Biorefattorizzazione di prodotti fertilizzanti per l'autoconsumo nelle aziende ortofrutticole
Biorefattorizzazione di prodotti fertilizzanti per l'autoconsumo nelle aziende ortofrutticole.

BioREFINA sta sviluppando un nuovo modello circolare attraverso un sistema di produzione in loco di tre tipi di fertilizzanti ottenuti dalle proprie biomasse di scarto.
Le bioraffinerie sono impianti in grado di trasformare la biomassa in bioenergia e/o bioprodotti in modo sostenibile.
Le bioraffinerie sono impianti in grado di trasformare la biomassa in bioenergia e/o bioprodotti in modo sostenibile. L’obiettivo del progetto bioREFINA è quello di trasformare in situ gli scarti vegetali generati nelle aziende ortofrutticole, come residui di colture, scarti dovuti alle dimensioni o alla mancanza di qualità o altri rifiuti organici, in tre bioprodotti fertilizzanti di alta qualità. In questo modo, un’azienda ortofrutticola passerebbe dall’acquisto di fertilizzanti da terzi alla produzione dei propri biofertilizzanti ricavati dai propri scarti vegetali o dall’ambiente circostante, secondo un modello di economia circolare.
I processi di bioraffinazione iniziano con la digestione anaerobica termofila, che stabilizza la materia organica e riduce il rischio di contaminazione microbiologica. Il biogas prodotto viene utilizzato come fonte di calore rinnovabile per garantire l’autosufficienza energetica dei successivi processi di trasformazione del digestato in prodotti fertilizzanti.
La frazione solida del digestato viene utilizzata come fonte di calore rinnovabile.

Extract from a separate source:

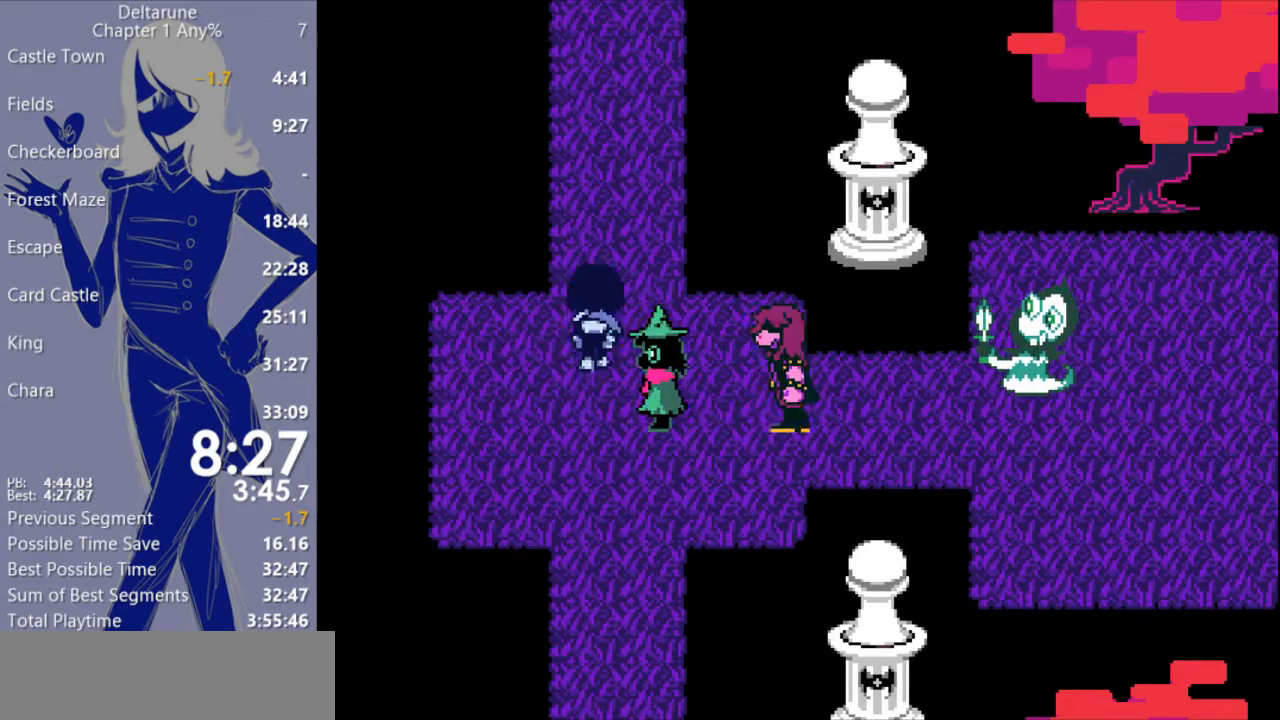
{"keys": ["c", "down", "x"], "events": [[333, "right", "down"], [467, "right", "up"]]}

La frazione solida del digestato viene trasformata, tramite compostaggio con altri co-substrati, in un ammendante organico funzionale per migliorare la qualità del suolo e la salute delle colture; l’acqua e i nutrienti (principalmente azoto, fosforo e potassio) presenti nel digestato liquido vengono utilizzati come fertilizzante liquido nei sistemi di fertirrigazione; inoltre, una frazione del digestato liquido viene utilizzata per coltivare microalghe e successivamente un biofertilizzante a base di microalghe ricco di aminoacidi e ormoni vegetali.
La frazione solida del digestato viene utilizzata come fonte di calore rinnovabile.
I fertilizzanti ottenuti con il sistema bioREFINA si distinguono per l’elevata qualità igienica e la bassa impronta di carbonio, caratteristiche essenziali per i prodotti ortofrutticoli venduti nei mercati dell’Europa centrale e settentrionale, particolarmente esigenti in questo settore.
Il successo del progetto è dovuto al fatto che il sistema bioREFINA ha un’elevata qualità igienica e una bassa impronta di carbonio, caratteristiche essenziali per i prodotti ortofrutticoli venduti nei mercati dell’Europa centrale e settentrionale, particolarmente esigenti in questo settore.
Il successo del progetto di R&S&I bioREFINA risiede nel suo totale allineamento con le nuove politiche di sostenibilità agricola basate su modelli di bioeconomia, attraverso l’implementazione di un processo di economia circolare a livello di azienda agroindustriale che, tra gli altri aspetti, contribuisce a ridurre l’uso di fertilizzanti minerali, a migliorare la gestione dell’energia nelle aziende agricole, a migliorare la produttività dei prodotti ortofrutticoli, nonché a implementare un proprio sistema di gestione e recupero dei rifiuti.


Insieme ad AZUD partecipa al progetto bioREFINA:
Con il sostegno dei seguenti centri di ricerca:
Il progetto è sviluppato nell’ambito del bando 2016 per la concessione di sovvenzioni volte a promuovere la cooperazione regionale in materia di ricerca e sviluppo, Programma FESR-INNTERCONECTA, del Centro per lo sviluppo tecnologico e industriale (CDTI), sotto il Ministero dell’Economia, dell’Industria e della Competitività, e cofinanziato con i Fondi strutturali dell’Unione europea nell’ambito del Programma operativo Crescita intelligente 2014-2020.
Il progetto è sviluppato nell’ambito del Programma FESR-INNTERCONECTA, del Centro per lo sviluppo tecnologico e industriale (CDTI), sotto il Ministero dell’Economia, dell’Industria e della Competitività, e cofinanziato con i Fondi strutturali dell’Unione europea nell’ambito del Programma operativo Crescita intelligente 2014-2020.